Complete step-by-step answer:
This equation can be solved by first converting it into general form and then applying quadratic formula.
$\left(\mathrm x-5\right)\left(\mathrm x-6\right)=\dfrac{25}{24^2}\\\mathrm{Let}\;\mathrm x-6\;=\;\mathrm p,\mathrm{then}\;\mathrm x-5=\mathrm p+1\\\mathrm{Let}\;\;\mathrm q=\dfrac5{24},\;\mathrm{then}\;\mathrm q^2=\dfrac{25}{24^2}\\\mathrm{The}\;\mathrm{equation}\;\mathrm{becomes}-\\\mathrm p\left(\mathrm p+1\right)=\mathrm q^2\\\mathrm p^2+\mathrm p-\mathrm q^2=0\\$
This is a quadratic equation in p. We can solve this simpler equation for p and then find the corresponding values of x.
Using the quadratic formula
$\dfrac{-\mathrm b\pm\sqrt{\mathrm b^2-4\mathrm{ac}}}{2\mathrm a}$
                             ,
$\Rightarrow \mathrm p=\dfrac{-1\pm\sqrt{1^2-4\times1\times\left(-\mathrm q^2\right)}}2\\\mathrm p=\dfrac{-1\pm\sqrt{1+4\mathrm q^2}}2\\\mathrm \Rightarrow p=\dfrac{-1\pm\sqrt{1+4\times{\displaystyle\dfrac{25}{576}}}}2\\\mathrm \Rightarrow p=\dfrac{-1\pm\sqrt{1+{\displaystyle\dfrac{25}{144}}}}2=\dfrac{-1\pm\sqrt{\displaystyle\dfrac{169}{144}}}2=\dfrac{-1\pm{\displaystyle\dfrac{13}{12}}}2\\\mathrm \Rightarrow p=\dfrac1{24},\;-\dfrac{25}{24}\\$
We assumed that p = x - 6, so the values for x will be-
x = p + 6
$\mathrm x=\;\dfrac1{24}+6=\dfrac{145}{24}\\\mathrm x=-\dfrac{25}{24}+6=\dfrac{119}{24}$
These are the required values of x.

Note: There is an alternative and shorter method to solve this problem. This can be done by splitting the term method.
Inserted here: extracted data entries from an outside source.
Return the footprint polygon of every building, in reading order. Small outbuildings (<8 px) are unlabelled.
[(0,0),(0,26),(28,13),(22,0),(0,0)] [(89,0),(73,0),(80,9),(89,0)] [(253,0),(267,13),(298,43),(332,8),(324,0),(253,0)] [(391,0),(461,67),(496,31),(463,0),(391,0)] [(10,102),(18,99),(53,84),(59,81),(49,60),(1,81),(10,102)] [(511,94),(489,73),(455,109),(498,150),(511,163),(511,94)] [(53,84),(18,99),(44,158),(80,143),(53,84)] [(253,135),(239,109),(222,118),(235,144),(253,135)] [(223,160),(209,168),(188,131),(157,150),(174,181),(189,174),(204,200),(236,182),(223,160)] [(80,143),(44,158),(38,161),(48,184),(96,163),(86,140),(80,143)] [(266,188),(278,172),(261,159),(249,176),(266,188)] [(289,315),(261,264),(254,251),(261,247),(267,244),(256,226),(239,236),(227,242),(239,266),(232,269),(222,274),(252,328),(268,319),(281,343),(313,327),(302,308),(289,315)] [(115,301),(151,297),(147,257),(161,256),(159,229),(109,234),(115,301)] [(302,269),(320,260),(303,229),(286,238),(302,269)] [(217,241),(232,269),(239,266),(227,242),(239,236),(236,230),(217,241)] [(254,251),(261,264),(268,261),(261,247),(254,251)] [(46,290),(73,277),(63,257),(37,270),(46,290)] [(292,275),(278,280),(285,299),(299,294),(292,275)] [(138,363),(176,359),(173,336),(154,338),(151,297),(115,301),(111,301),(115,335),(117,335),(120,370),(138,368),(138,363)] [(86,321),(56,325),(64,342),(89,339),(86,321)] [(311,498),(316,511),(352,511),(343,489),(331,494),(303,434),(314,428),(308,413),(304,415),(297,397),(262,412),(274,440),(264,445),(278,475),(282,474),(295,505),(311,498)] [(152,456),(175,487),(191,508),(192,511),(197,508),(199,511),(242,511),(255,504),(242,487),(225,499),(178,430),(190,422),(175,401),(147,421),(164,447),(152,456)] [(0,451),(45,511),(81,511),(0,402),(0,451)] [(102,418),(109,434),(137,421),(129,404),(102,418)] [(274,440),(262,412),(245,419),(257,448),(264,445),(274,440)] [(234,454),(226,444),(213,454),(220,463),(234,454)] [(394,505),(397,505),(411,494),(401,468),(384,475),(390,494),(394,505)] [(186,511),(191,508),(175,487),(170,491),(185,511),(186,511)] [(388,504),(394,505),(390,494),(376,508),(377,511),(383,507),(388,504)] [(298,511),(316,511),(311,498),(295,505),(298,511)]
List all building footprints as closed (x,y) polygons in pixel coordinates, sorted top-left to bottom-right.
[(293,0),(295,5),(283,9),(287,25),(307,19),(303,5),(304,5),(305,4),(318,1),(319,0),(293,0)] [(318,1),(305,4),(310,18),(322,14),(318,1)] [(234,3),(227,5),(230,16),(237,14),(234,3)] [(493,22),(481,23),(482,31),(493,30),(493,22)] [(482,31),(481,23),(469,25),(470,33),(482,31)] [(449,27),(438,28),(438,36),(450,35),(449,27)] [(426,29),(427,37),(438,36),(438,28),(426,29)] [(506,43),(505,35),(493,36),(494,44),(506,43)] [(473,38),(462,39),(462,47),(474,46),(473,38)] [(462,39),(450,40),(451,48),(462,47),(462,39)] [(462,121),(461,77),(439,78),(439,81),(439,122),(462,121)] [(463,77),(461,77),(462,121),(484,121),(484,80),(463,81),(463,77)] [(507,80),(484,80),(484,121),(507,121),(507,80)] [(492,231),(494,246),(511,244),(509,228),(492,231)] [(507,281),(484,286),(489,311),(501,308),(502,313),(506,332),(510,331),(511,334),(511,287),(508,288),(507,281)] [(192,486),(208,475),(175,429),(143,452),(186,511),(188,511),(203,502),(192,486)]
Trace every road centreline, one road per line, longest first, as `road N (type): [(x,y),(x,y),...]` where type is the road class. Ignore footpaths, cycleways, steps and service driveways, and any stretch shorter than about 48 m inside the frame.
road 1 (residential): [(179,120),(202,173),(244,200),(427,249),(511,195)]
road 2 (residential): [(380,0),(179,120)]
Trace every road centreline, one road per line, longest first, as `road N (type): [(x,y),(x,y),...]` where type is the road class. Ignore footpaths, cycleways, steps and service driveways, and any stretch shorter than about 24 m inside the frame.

Let x - 6 = a, so x - 5 = a + 1
Equation can be written as-
$\Rightarrow a\left(a+1\right)=\dfrac{25}{24\times24}\\a\left(a+1\right)=\dfrac1{24}\times\left(\dfrac{24+1}{24}\right)\\a\left(a+1\right)=\dfrac1{24}\left(1+\dfrac1{24}\right)\\$

$a^2+a-\dfrac1{24}\left(1+\dfrac1{24}\right)=0\\a^2-\left(1+\dfrac1{24}\right)a+\dfrac1{24}a-\dfrac1{24}\left(1+\dfrac1{24}\right)=0\\\left(a+\dfrac1{24}\right)\left(a-\dfrac{25}{24}\right)=0$
From these values of a find the corresponding values of x.